Sexta-feira, 29 Março

«O Velho do Restelo» por Duarte Mata

Inevitável não pensar em O Velho do Restelo como o filme testamento de quem é, por excelência, o maior colosso cinematográfico português: Manoel de Oliveira. Passado num pequeno banco de jardim, Dom Quixote, Luís de Camões, Teixeira de Pascoaes e Camilo Castelo-Branco (interpretados, respetivamente, por Ricardo Trêpa, Luís Miguel Cintra, Diogo Dória e Mário Barroso, todos atores celebrizados do cinema do cineasta) reúnem-se para debater, entre outros temas, os fracassos lusitanos, a criação artística e, principalmente, a veracidade das profecias da personagem icónica que dá o nome ao filme.

Ora, mas se é sobre Portugal e, talvez, a humanidade no seu todo, nem por isso deixa de ser sobre Oliveira e as várias difrações do seu trabalho com que veio associado, representado por cada uma das personagens presentes: os idealismos falhados, a poesia olvidada, o modernismo histórico incompreendido e o romantismo condenado. Vemos estes quatro símbolos máximos literários a debaterem entre si, mas sabemos que é Oliveira que nos olha de frente, assumindo-se como “o velho do restelo” à beira mar, gritando que continuamos a lutar contra moinhos de vento.
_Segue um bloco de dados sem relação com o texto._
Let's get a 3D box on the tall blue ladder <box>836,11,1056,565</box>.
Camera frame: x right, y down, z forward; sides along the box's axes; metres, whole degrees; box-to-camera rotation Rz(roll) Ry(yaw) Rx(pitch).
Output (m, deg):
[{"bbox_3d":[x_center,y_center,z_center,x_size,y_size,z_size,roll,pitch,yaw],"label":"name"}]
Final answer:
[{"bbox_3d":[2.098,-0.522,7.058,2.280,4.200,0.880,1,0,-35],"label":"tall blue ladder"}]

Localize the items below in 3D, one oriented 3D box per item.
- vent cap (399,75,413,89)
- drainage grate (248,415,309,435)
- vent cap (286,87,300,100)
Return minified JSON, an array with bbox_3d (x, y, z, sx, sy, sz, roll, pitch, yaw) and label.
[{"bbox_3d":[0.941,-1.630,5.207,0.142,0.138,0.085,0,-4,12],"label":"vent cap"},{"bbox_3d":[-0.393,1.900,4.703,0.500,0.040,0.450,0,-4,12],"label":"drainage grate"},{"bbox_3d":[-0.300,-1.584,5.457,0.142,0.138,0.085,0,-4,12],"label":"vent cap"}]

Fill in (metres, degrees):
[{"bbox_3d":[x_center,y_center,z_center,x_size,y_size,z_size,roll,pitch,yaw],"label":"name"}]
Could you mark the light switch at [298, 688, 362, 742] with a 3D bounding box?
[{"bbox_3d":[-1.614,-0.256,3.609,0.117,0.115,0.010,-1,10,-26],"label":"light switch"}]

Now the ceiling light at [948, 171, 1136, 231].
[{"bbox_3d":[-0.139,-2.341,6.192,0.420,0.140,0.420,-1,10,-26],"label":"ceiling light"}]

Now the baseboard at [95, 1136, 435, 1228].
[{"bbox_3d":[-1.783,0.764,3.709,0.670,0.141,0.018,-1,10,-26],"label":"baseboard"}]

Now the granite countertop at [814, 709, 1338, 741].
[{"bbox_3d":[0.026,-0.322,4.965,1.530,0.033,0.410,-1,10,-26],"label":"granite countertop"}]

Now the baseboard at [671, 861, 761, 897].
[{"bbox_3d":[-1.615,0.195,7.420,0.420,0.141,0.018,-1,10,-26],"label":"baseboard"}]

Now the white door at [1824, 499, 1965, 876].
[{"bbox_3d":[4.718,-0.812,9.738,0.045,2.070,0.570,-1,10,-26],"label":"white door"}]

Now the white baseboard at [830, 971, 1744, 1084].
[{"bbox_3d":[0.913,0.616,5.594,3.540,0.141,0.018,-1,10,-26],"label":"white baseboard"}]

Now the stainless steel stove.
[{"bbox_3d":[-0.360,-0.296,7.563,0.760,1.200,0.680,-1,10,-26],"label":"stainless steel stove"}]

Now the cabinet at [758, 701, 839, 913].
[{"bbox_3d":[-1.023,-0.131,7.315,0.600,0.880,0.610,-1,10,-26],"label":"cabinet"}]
Inesperado (e o que nos faz querer aprofundar mais esta teoria) é o registo pouco comum do realizador com que fez esta curta-metragem: uma edição mais trabalhada, entrelaçando os diálogos com imagens de arquivo, reaproveitando excertos de O Quinto Império – Ontem Como Hoje e Non ou a Vã Glória de Mandar – dois trabalhos sobre a dor dos Descobrimentos para o país que pretendeu engradecer – Amor de Perdição e O Dia do Desespero – refletindo a necessidade da arte e os sacrifícios a que se submete o seu criador para se superar enquanto indivíduo comum, aproveitando-se, como tal da obra e últimos dias de Camilo Castelo-Branco.

No entanto, não deixa de se sentir incompleto e parte de um projeto maior que, devido à falta de energia no cineasta não veio a ser realizado, que é, infelizmente, a falha mais notória desta obra.

O melhor: A tese derrotista de Oliveira.
O pior: A curta duração e a sensação de que há mais para ser contado.